Find the roots of the following equations

(i) x +1/x = 3 , x ne 0

(ii) 1/x - 1/(x-2) = 3 , x ne 0 , 2
Class 10 Chapter 4 Example 14
Solution:

(i) x +1/x = 3 Multiplying throughout by x, we get

x^2 + 1 = 3x

i.e. x^2-3x+1= 0 which is a quadratic equation.

Here, a = 1, b = – 3, c = 1

So, b^2 - 4ac = 9-4 = 5 > 0

Therefore, x = ( 3 pm sqrt5)/2 (Why?)

So, the roots are (3+sqrt5)/2 and (3-sqrt5)/2

(ii) 1/x - 1/(x-2) = 3 , x ne 0 , 2

As x ≠ 0, 2, multiplying the equation by x (x – 2), we get

(x – 2) – x = 3x (x – 2)
= 3x^2 – 6x
So, the given equation reduces to 3x^2 – 6x + 2 = 0, which is a quadratic equation.

Here, a = 3, b = – 6, c = 2. So, b^2 – 4ac = 36 – 24 = 12 > 0

Therefore, x = ( 6 pm sqrt(12))/6 = ( 6 pm 2sqrt3)/6 = (3 pm sqrt3)/3

So, the roots are  (3 + sqrt3)/3 and (3-sqrt3)/3
Q 3119078819

A motor boat whose speed is 18 km/h in still water takes 1 hour more to go 24 km upstream than to return downstream to the same spot. Find the speed of the stream.
Class 10 Chapter 4 Example 15
Solution:

Let the speed of the stream be x km//h.
Therefore, the speed of the boat upstream = (18 – x) km//h and the speed of the boat
downstream = (18 + x) km//h.

The time taken to go upstream = text(distance)/text(speed) = (24)/(18-x) hours.

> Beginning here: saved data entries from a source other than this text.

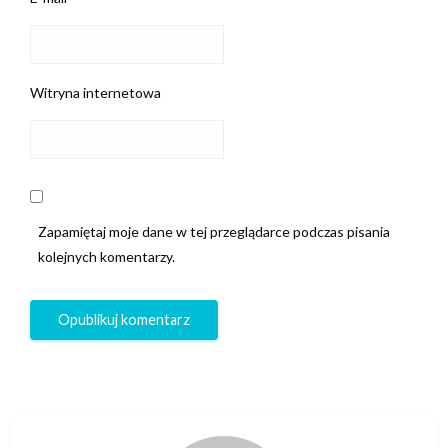
Witryna internetowa
Zapamiętaj moje dane w tej przeglądarce podczas pisania
kolejnych komentarzy.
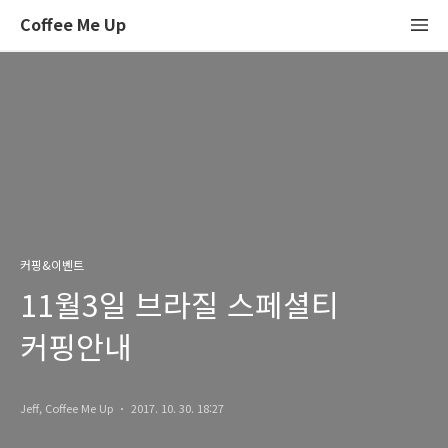
Coffee Me Up
커핑&이벤트
11월3일 브라질 스페셜티
커핑안내
Jeff, Coffee Me Up
2017. 10. 30. 18:27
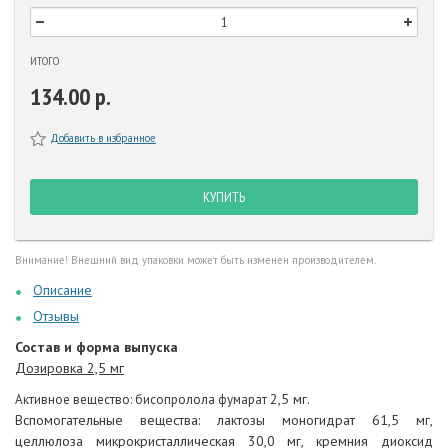
ИТОГО
134.00 р.
Добавить в избранное
КУПИТЬ
Внимание! Внешний вид упаковки может быть изменен производителем.
Описание
Отзывы
Состав и форма выпуска
Дозировка 2,5 мг
2,5
мг.
Активное вещество: бисопролола фумарат
Вспомогательные вещества: лактозы моногидрат 61,5 мг,
целлюлоза микрокристаллическая 30,0 мг, кремния диоксид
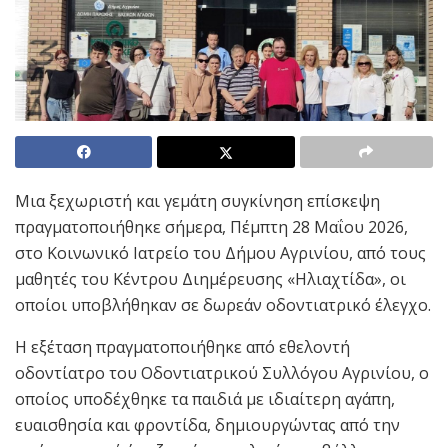
Μια ξεχωριστή και γεμάτη συγκίνηση επίσκεψη
πραγματοποιήθηκε σήμερα, Πέμπτη 28 Μαΐου 2026,
στο Κοινωνικό Ιατρείο του Δήμου Αγρινίου, από τους
μαθητές του Κέντρου Διημέρευσης «Ηλιαχτίδα», οι
οποίοι υποβλήθηκαν σε δωρεάν οδοντιατρικό έλεγχο.
Η εξέταση πραγματοποιήθηκε από εθελοντή
οδοντίατρο του Οδοντιατρικού Συλλόγου Αγρινίου, ο
οποίος υποδέχθηκε τα παιδιά με ιδιαίτερη αγάπη,
ευαισθησία και φροντίδα, δημιουργώντας από την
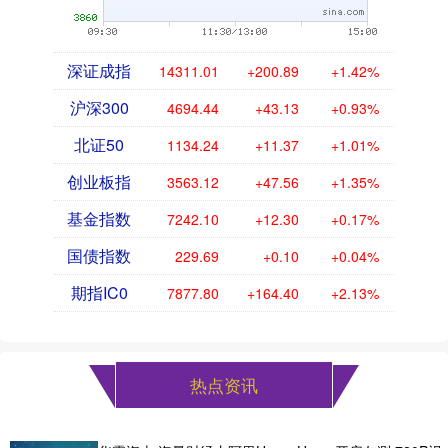
深证成指
14311.01
+200.89
+1.42%
沪深300
4694.44
+43.13
+0.93%
北证50
1134.24
+11.37
+1.01%
创业板指
3563.12
+47.56
+1.35%
基金指数
7242.10
+12.30
+0.17%
国债指数
229.69
+0.10
+0.04%
期指IC0
7877.80
+164.40
+2.13%
热点资讯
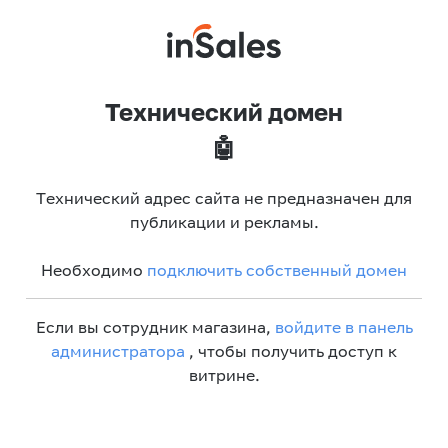
Технический домен
🤖
Технический адрес сайта не предназначен для
публикации и рекламы.
Необходимо
подключить собственный домен
Если вы сотрудник магазина,
войдите в панель
администратора
, чтобы получить доступ к
витрине.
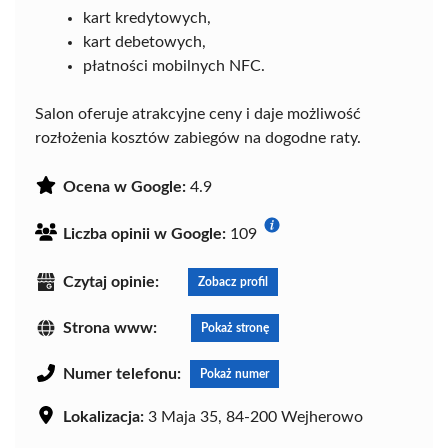
kart kredytowych,
kart debetowych,
płatności mobilnych NFC.
Salon oferuje atrakcyjne ceny i daje możliwość
rozłożenia kosztów zabiegów na dogodne raty.
Ocena w Google:
4.9
Liczba opinii w Google:
109
Czytaj opinie:
Zobacz profil
Strona www:
Pokaż stronę
Numer telefonu:
Pokaż numer
Lokalizacja:
3 Maja 35, 84-200 Wejherowo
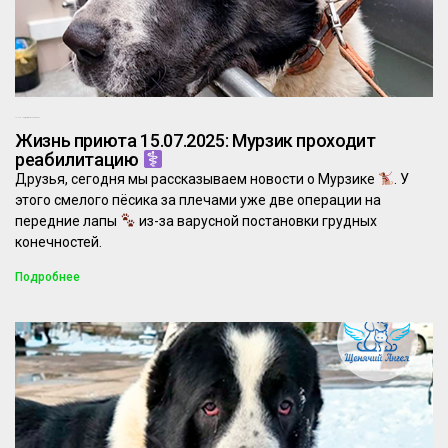
15.07.2025
Комментариев нет
Жизнь приюта 15.07.2025: Мурзик проходит
реабилитацию
Друзья, сегодня мы рассказываем новости о Мурзике
. У
этого смелого пёсика за плечами уже две операции на
передние лапы
из-за варусной постановки грудных
конечностей.
Подробнее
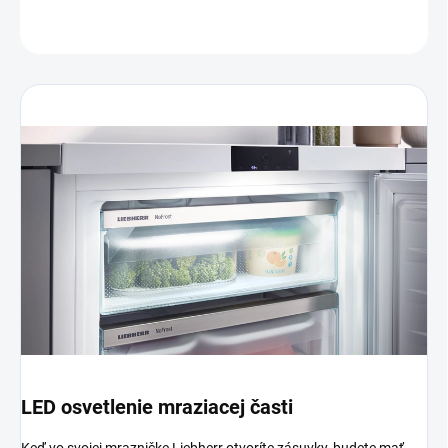
OPÝTAŤ SA
LED osvetlenie mraziacej časti
Keď vo svojej mrazničke Liebherr otvoríte zásuvky, budete mať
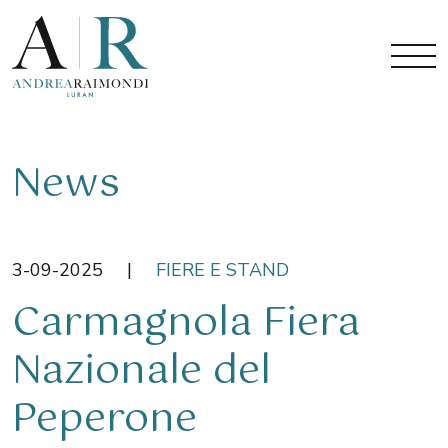
News
3-09-2025
|
FIERE E STAND
Carmagnola Fiera
Nazionale del
Peperone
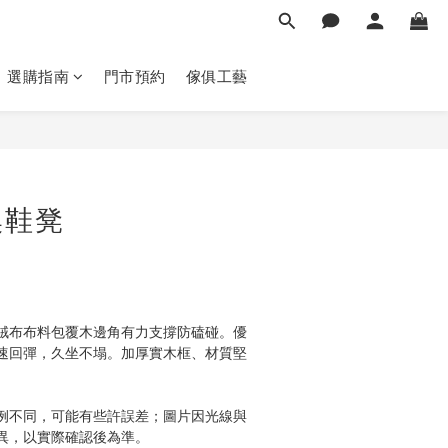
選購指南
門市預約
傢俱工藝
立即購買
換鞋凳
絨布布料包覆木邊角有力支撐防磕碰。優
速回彈，久坐不塌。加厚實木框、材質堅
例不同，可能有些許誤差；圖片因光線與
異，以實際確認後為準。 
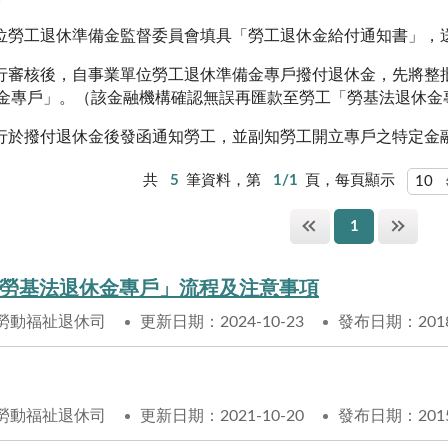
位勞工退休準備金監督委員會填具「勞工退休金給付通知書」，
行審核後，自事業單位勞工退休準備金專戶撥付退休金，先將整
金專戶」
。
（該金融機構確認無誤再匯款至勞工「勞基法退休金
行於撥付退休金後發函通知勞工，並副知勞工開立專戶之特定金
共
5
筆資料，第
1/1
頁，每頁顯示
1
勞基法退休金專戶」流程及注意事項
勞動福祉退休司
更新日期：2024-10-23
發布日期：2018-
勞動福祉退休司
更新日期：2021-10-20
發布日期：2015-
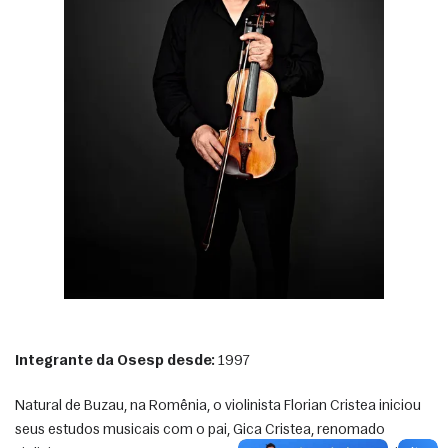
Integrante da Osesp desde:
 1997 
Natural de Buzau, na Romênia, o violinista Florian Cristea iniciou 
seus estudos musicais com o pai, Gica Cristea, renomado 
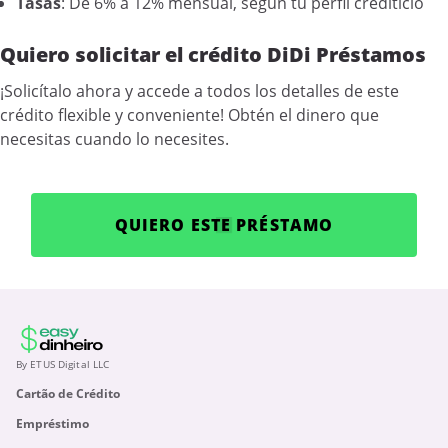
Tasas
: De 6% a 12% mensual, según tu perfil crediticio
Quiero solicitar el crédito DiDi Préstamos
¡Solicítalo ahora y accede a todos los detalles de este
crédito flexible y conveniente! Obtén el dinero que
necesitas cuando lo necesites.
QUIERO ESTE PRÉSTAMO
By ETUS Digital LLC
Cartão de Crédito
Empréstimo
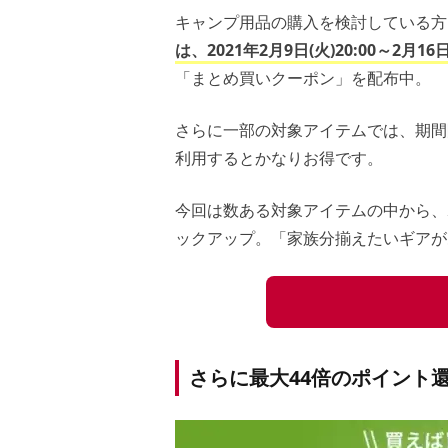
キャンプ用品の購入を検討している
は、2021年2月9日(火)20:00～2月16日
「まとめ買いクーポン」を配布中。
さらに一部の対象アイテムでは、期間
利用するとかなりお得です。
今回は数ある対象アイテムの中から、
ックアップ。「家族分揃えたいギアが
さらに最大44倍のポイント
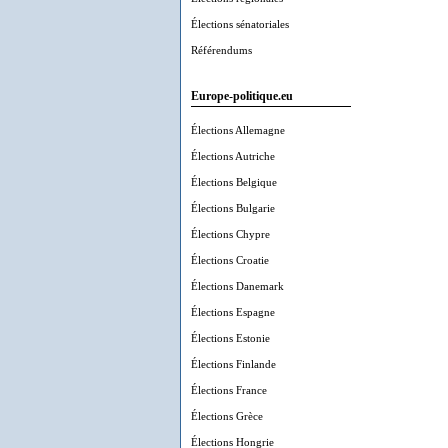
Élections sénatoriales
Référendums
Europe-politique.eu
Élections Allemagne
Élections Autriche
Élections Belgique
Élections Bulgarie
Élections Chypre
Élections Croatie
Élections Danemark
Élections Espagne
Élections Estonie
Élections Finlande
Élections France
Élections Grèce
Élections Hongrie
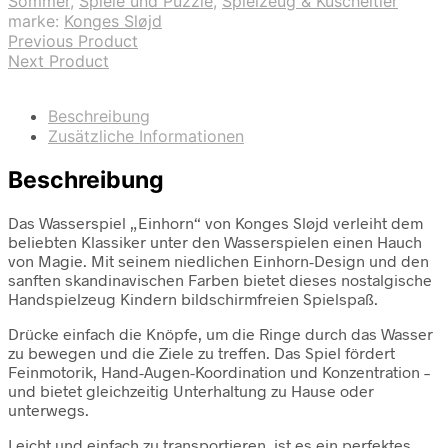
Sommer
,
Spiele und Puzzle
,
Spielzeug & Kuscheltier
marke:
Konges Sløjd
Previous Product
Next Product
Beschreibung
Zusätzliche Informationen
Beschreibung
Das Wasserspiel „Einhorn“ von Konges Sløjd verleiht dem
beliebten Klassiker unter den Wasserspielen einen Hauch
von Magie. Mit seinem niedlichen Einhorn-Design und den
sanften skandinavischen Farben bietet dieses nostalgische
Handspielzeug Kindern bildschirmfreien Spielspaß.
Drücke einfach die Knöpfe, um die Ringe durch das Wasser
zu bewegen und die Ziele zu treffen. Das Spiel fördert
Feinmotorik, Hand-Augen-Koordination und Konzentration –
und bietet gleichzeitig Unterhaltung zu Hause oder
unterwegs.
Leicht und einfach zu transportieren, ist es ein perfektes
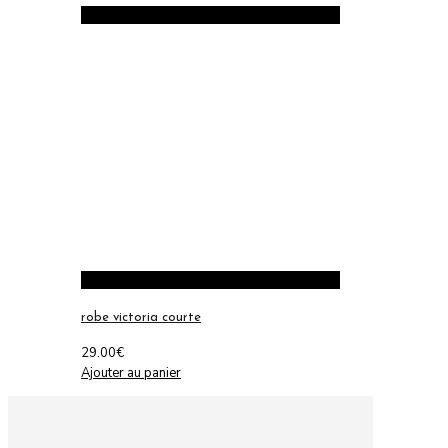
robe victoria courte
29.00
€
Ajouter au panier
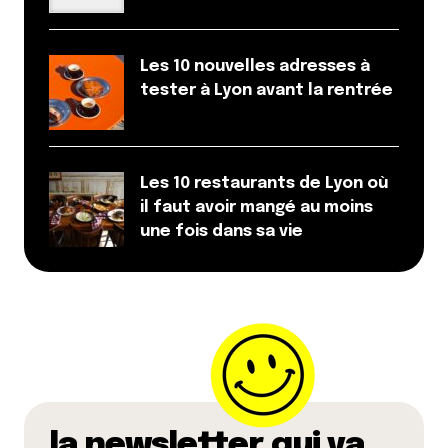
Les 10 nouvelles adresses à
tester à Lyon avant la rentrée
Les 10 restaurants de Lyon où
il faut avoir mangé au moins
une fois dans sa vie
la newsletter qui va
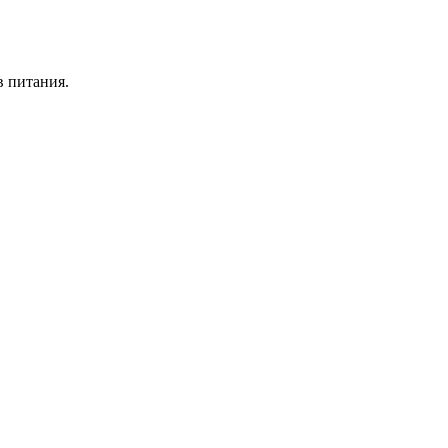
в питания.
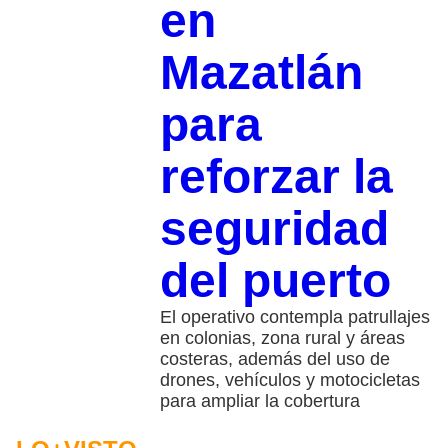
en
Mazatlán
para
reforzar la
seguridad
del puerto
El operativo contempla patrullajes
en colonias, zona rural y áreas
costeras, además del uso de
drones, vehículos y motocicletas
para ampliar la cobertura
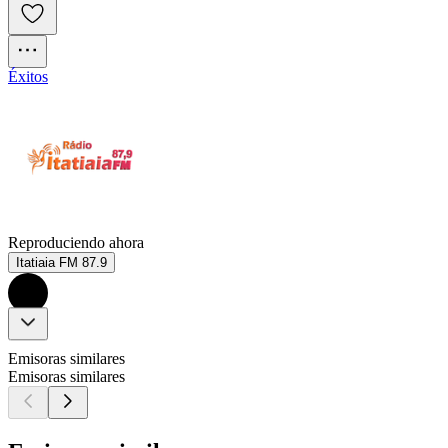
Éxitos
Reproduciendo ahora
Itatiaia FM 87.9
Emisoras similares
Emisoras similares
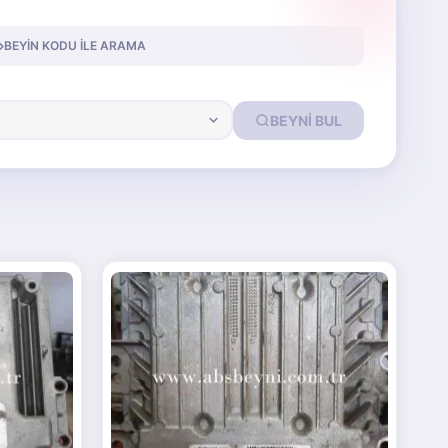
BEYIN KODU ILE ARAMA
BEYNI BUL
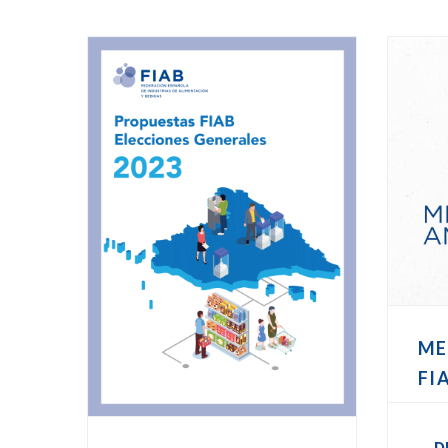
ME
FI
D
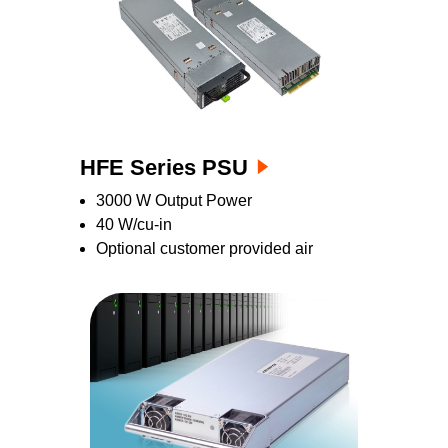
HFE Series PSU
3000 W Output Power
40 W/cu-in
Optional customer provided air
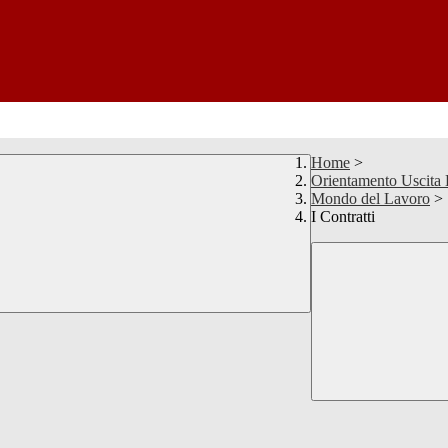
Home
>
Orientamento Uscita
Mondo del Lavoro
>
I Contratti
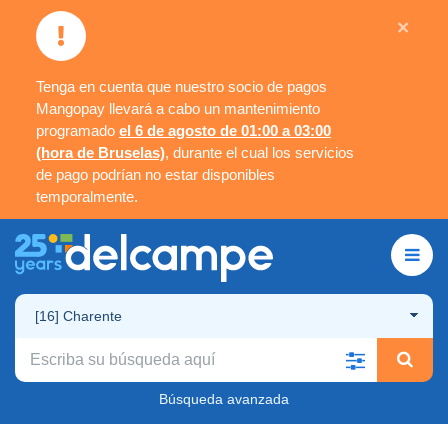
×
Tenga en cuenta que nuestro socio de pagos
Mangopay llevará a cabo un mantenimiento
programado
el 6 de agosto de 01:00 a 03:00
(hora de Bruselas)
, durante el cual los servicios
de pago podrían no estar disponibles
temporalmente.
[16] Charente
Búsqueda avanzada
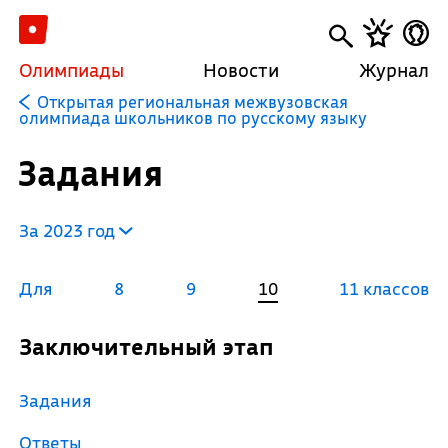
Олимпиады
Новости
Журнал
Открытая региональная межвузовская
олимпиада школьников по русскому языку
Задания
За 2023 год
Для
8
9
10
11 классов
Заключительный этап
Задания
Ответы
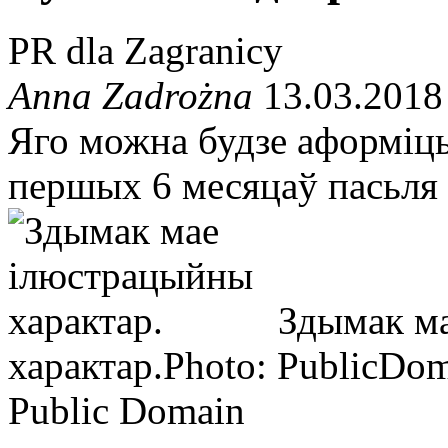
PR dla Zagranicy
Anna Zadrożna
13.03.2018
Яго можна будзе аформіць 
першых 6 месяцаў пасьля 
Здымак м
характар.
Photo: PublicDom
Public Domain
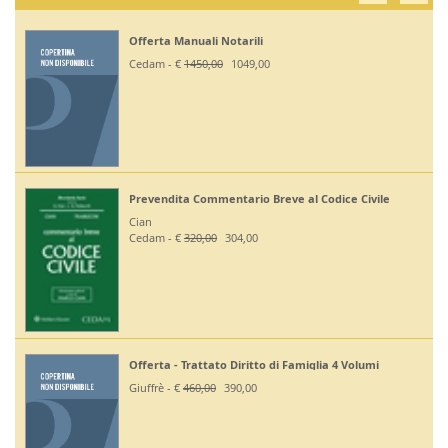
Offerta Manuali Notarili
Cedam - €
1450,00
1049,00
Prevendita Commentario Breve al Codice Civile
Cian
Cedam - €
320,00
304,00
Offerta - Trattato Diritto di Famiglia 4 Volumi
Giuffrè - €
460,00
390,00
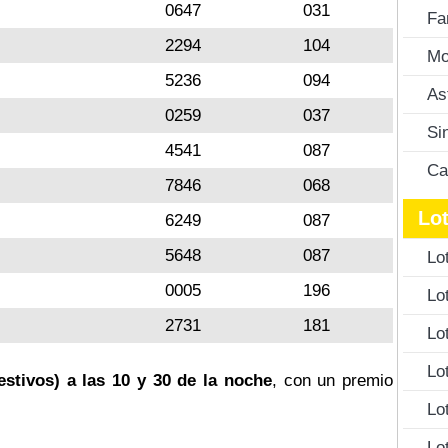
0647
031
Fa
2294
104
Mo
5236
094
As
0259
037
Si
4541
087
Ca
7846
068
Lot
6249
087
5648
087
Lo
0005
196
Lo
2731
181
Lo
Lo
estivos) a las 10 y 30 de la noche
, con un premio
Lo
Lo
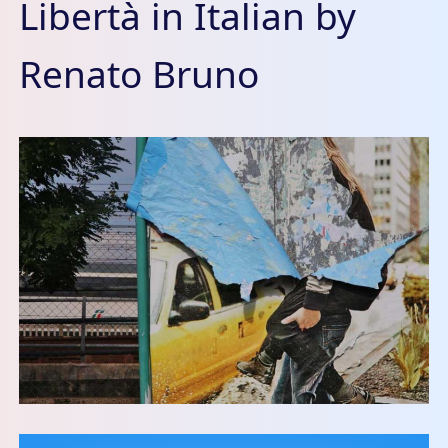
Libertà in Italian by
Renato Bruno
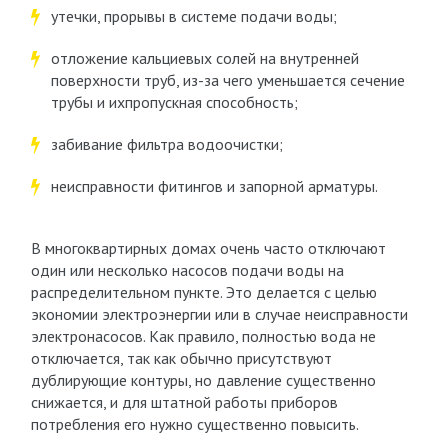
утечки, прорывы в системе подачи воды;
отложение кальциевых солей на внутренней
поверхности труб, из-за чего уменьшается сечение
трубы и ихпропускная способность;
забивание фильтра водоочистки;
неисправности фитингов и запорной арматуры.
В многоквартирных домах очень часто отключают
один или несколько насосов подачи воды на
распределительном пункте. Это делается с целью
экономии электроэнергии или в случае неисправности
электронасосов. Как правило, полностью вода не
отключается, так как обычно присутствуют
дублирующие контуры, но давление существенно
снижается, и для штатной работы приборов
потребления его нужно существенно повысить.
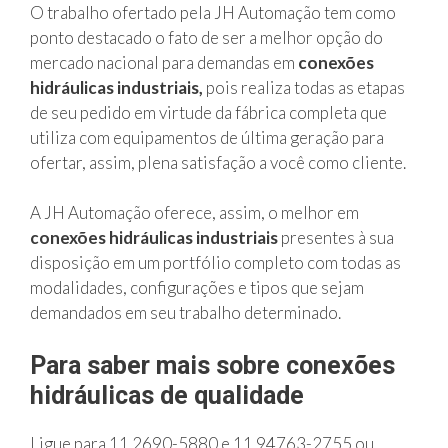
O trabalho ofertado pela JH Automação tem como
ponto destacado o fato de ser a melhor opção do
mercado nacional para demandas em
conexões
hidráulicas industriais,
pois realiza todas as etapas
de seu pedido em virtude da fábrica completa que
utiliza com equipamentos de última geração para
ofertar, assim, plena satisfação a você como cliente.
A JH Automação oferece, assim, o melhor em
conexões hidráulicas industriais
presentes à sua
disposição em um portfólio completo com todas as
modalidades, configurações e tipos que sejam
demandados em seu trabalho determinado.
Para saber mais sobre conexões
hidráulicas de qualidade
Ligue para 11 2690-5880 e 11 94763-2755 ou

Similarly, the time taken to go downstream  = (24)/(18+x) hours.

According to the question, 24/(18-x) - 24/(18+x) = 1

i.e., 24(18 + x) – 24(18 – x) = (18 – x) (18 + x)
i.e., x^2 + 48x – 324 = 0
Using the quadratic formula, we get

x = (-48 pm sqrt(48^2+1296))/2 = (-48 pm sqrt(3600))/2

 = (-48 pm 60)/2 = 6 or -54

Since x is the speed of the stream, it cannot be negative. So, we ignore the root
x = – 54. Therefore, x = 6 gives the speed of the stream as 6 km//h.